A book he grabs looks time worn. He opens it with a smile. "Look. This is my training log from 1989." Since that year he monitors his training and racing. A journey through all the books is a journey to a major part of Oscar’s life. "It is crazy. When I see stuff like this I can only shake my head in disbelieve." He points out heavyweight training weeks and racing weekend after weekend. On a continent where distances are enormous, his 'rest days' are the travel days. "I raced the middle distance race in Pucon in Chile. After that race I toured across the continent to race Olympic Distance in Entre Rios in Argentina the next weekend. Wild!" He smiles conscious that this was the 'old-school' way of doing things. Various photos fall out if the files and old training procedures from his coach. Oscar stares at them and shares memories of good and bad races.

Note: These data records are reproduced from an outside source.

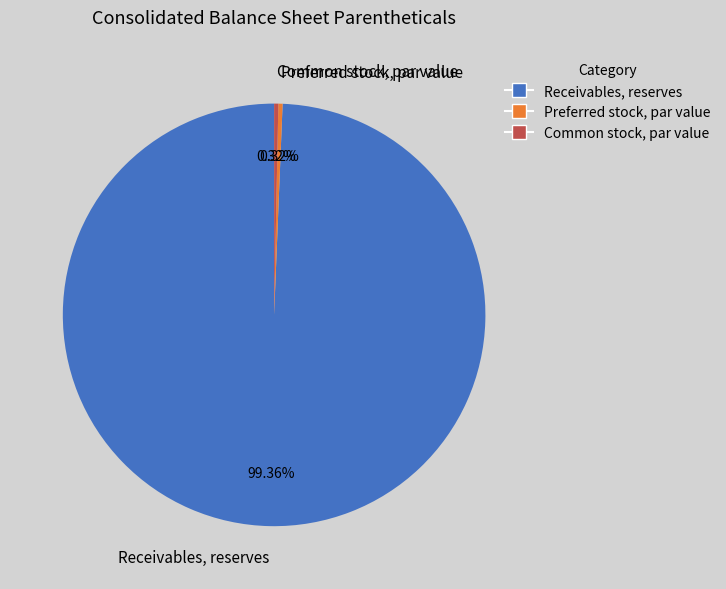

How many slices are in this pie chart?

3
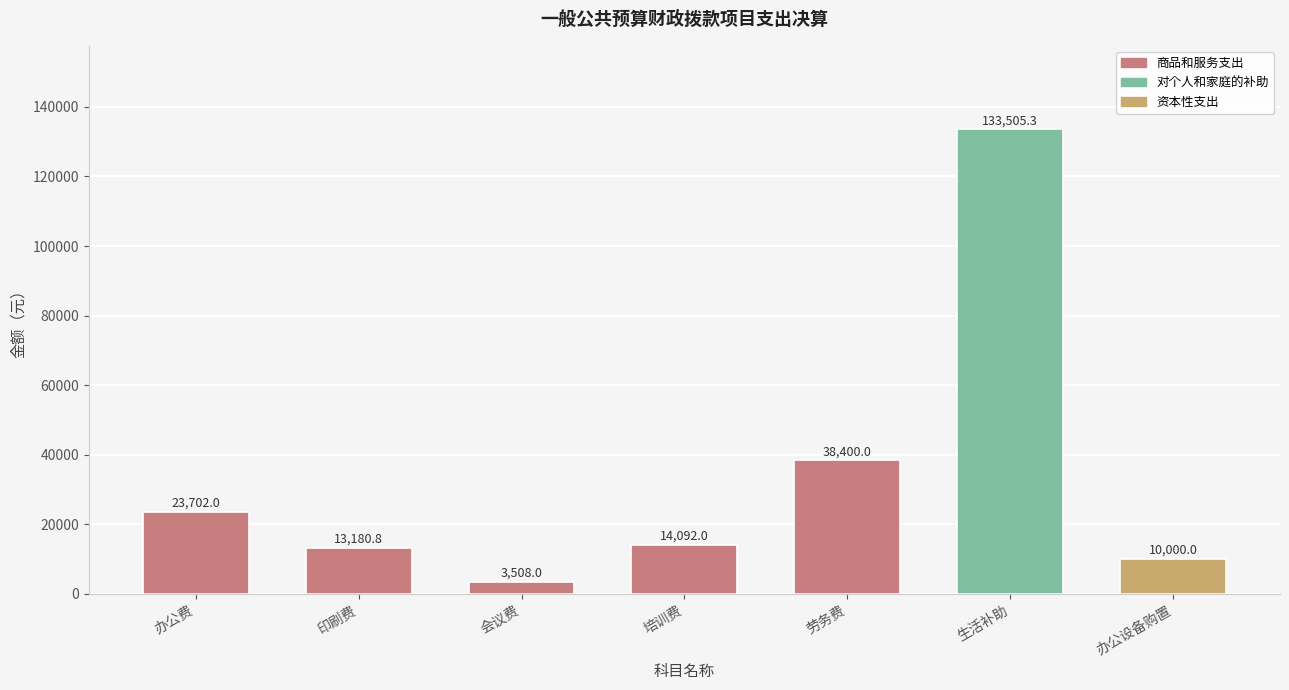

What is the greatest value displayed?

133505.3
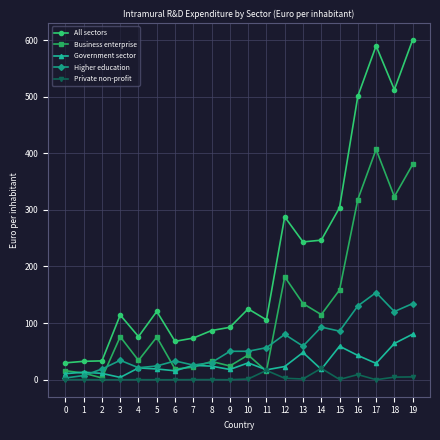

True or false: Government sector and All sectors intersect in this chart.

False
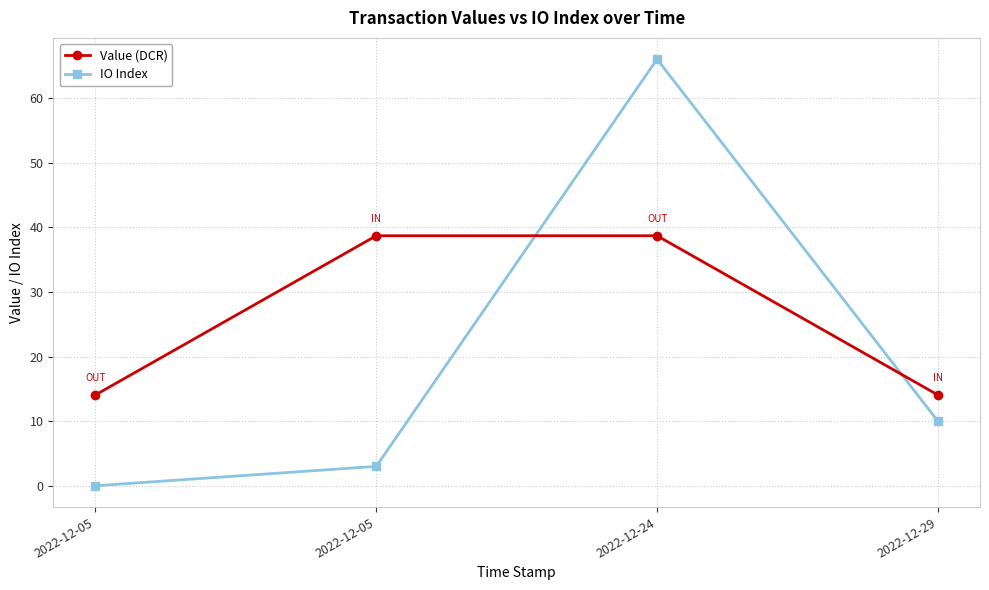

Is this an area chart (filled region under the line)?

No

It is unusual to meet a legend of this reasonably young sport that still is active at the premier level. This season began well for Oscar as he raced to 8th place in the loaded 70.3 competition in Panama. "After the swim people told me I’m down 1.5 minutes. When I jumped on my bike my legs felt good and I could push." He managed to catch up with the leaders and got the fastest bike split in a race that featured the likes of Lance Armstrong, Rasmus Henning and Chris Lieto. Knowing that long distance racing slowed him down, the focus for the forthcoming season is to gain back speed with short distance racing.
Listening to an athlete approaching his 27th season you can still see the excitement in his eyes. And it all comes back to his wife Lisa as Oscar will try and try and never give up. Until he gets what he wants!